EXERCISE REQUIREMENTS: Return the entries that follow exactly, with no images.

MATERIAL FOR THIS EXERCISE:
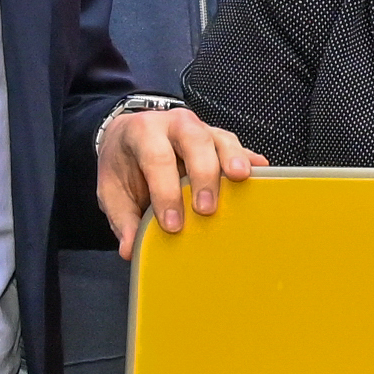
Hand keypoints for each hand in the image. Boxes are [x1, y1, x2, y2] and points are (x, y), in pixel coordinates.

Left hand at [98, 105, 262, 254]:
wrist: (127, 136)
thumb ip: (122, 218)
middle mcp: (174, 124)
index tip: (173, 224)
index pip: (157, 158)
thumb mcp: (111, 190)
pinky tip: (261, 173)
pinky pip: (237, 147)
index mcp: (142, 132)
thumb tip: (130, 249)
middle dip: (203, 175)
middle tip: (206, 209)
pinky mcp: (219, 138)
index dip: (166, 192)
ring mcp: (201, 128)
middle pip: (195, 140)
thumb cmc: (124, 164)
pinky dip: (249, 159)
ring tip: (241, 180)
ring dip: (233, 160)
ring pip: (221, 139)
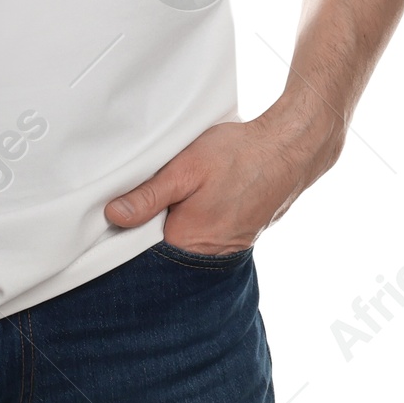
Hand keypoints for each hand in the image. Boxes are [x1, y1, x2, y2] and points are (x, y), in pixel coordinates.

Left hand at [104, 114, 332, 254]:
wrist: (288, 149)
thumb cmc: (238, 156)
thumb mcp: (185, 168)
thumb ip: (149, 195)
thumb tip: (115, 216)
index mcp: (188, 242)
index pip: (143, 248)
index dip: (130, 227)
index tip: (120, 207)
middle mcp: (209, 253)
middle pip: (165, 244)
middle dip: (155, 222)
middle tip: (157, 190)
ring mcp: (227, 246)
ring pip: (187, 237)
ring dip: (178, 218)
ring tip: (183, 190)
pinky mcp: (239, 235)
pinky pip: (208, 232)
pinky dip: (199, 217)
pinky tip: (202, 196)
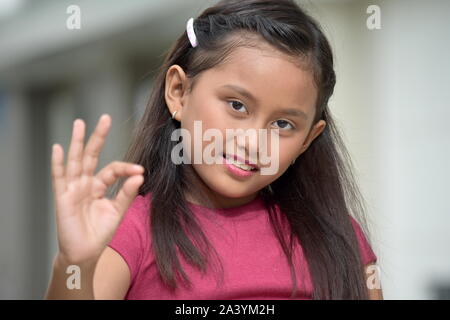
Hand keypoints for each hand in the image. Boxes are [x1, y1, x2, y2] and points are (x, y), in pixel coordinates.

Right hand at [51, 114, 143, 264]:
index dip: (126, 168)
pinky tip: (58, 148)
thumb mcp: (118, 211)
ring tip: (80, 123)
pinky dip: (58, 163)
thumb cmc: (100, 232)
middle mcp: (86, 183)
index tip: (140, 170)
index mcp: (100, 186)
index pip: (113, 169)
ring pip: (76, 161)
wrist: (85, 252)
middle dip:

FINISHED TASK:
Hand keypoints for each hand in the image. Boxes are [x1, y1, x2, y2] and points are (x, y), in pixel coordinates.

Left hand at [98, 105, 262, 254]:
wrist: (127, 136)
thumb ip: (122, 218)
middle mcp: (174, 124)
index tip: (173, 224)
index pip: (157, 158)
thumb mcp: (111, 190)
pinky tip: (261, 173)
pinky pip: (237, 147)
index mcp: (142, 132)
thumb tip: (130, 249)
middle dip: (203, 175)
middle tip: (206, 209)
pinky mcp: (219, 138)
index dip: (166, 192)
ring mcp: (201, 128)
middle pip: (195, 140)
thumb cmc: (124, 164)
pinky dip: (249, 159)
ring tip: (241, 180)
ring dip: (233, 160)
ring pip: (221, 139)
Hand keypoints for each hand in the image. Boxes are [x1, y1, x2, y2] and points are (x, y), in pixel coordinates.

Left hand at [104, 114, 332, 254]:
wrist: (288, 149)
thumb cmc: (238, 156)
thumb mcp: (185, 168)
thumb ip: (149, 195)
thumb tip: (115, 216)
index mcp: (188, 242)
index pip: (143, 248)
index dip: (130, 227)
index tip: (120, 207)
middle mcp: (209, 253)
middle pip: (165, 244)
middle dip: (155, 222)
middle tip: (157, 190)
ring mcp: (227, 246)
ring pip: (187, 237)
ring dip: (178, 218)
ring tip: (183, 190)
pinky mcp: (239, 235)
pinky pip: (208, 232)
pinky dip: (199, 217)
pinky tip: (202, 196)
Hand keypoints for each hand in the image. Boxes are [x1, y1, x2, y2] and points are (x, y), in pixel coordinates.

Right hand at [51, 114, 143, 264]:
index dip: (126, 168)
pinky tip: (58, 148)
thumb mcp: (118, 211)
ring tip: (80, 123)
pinky dip: (58, 163)
thumb cmc: (100, 232)
middle mcp: (86, 183)
index tip: (140, 170)
index mcp: (100, 186)
index pip: (113, 169)
ring pip: (76, 161)
wrist: (85, 252)
middle dip:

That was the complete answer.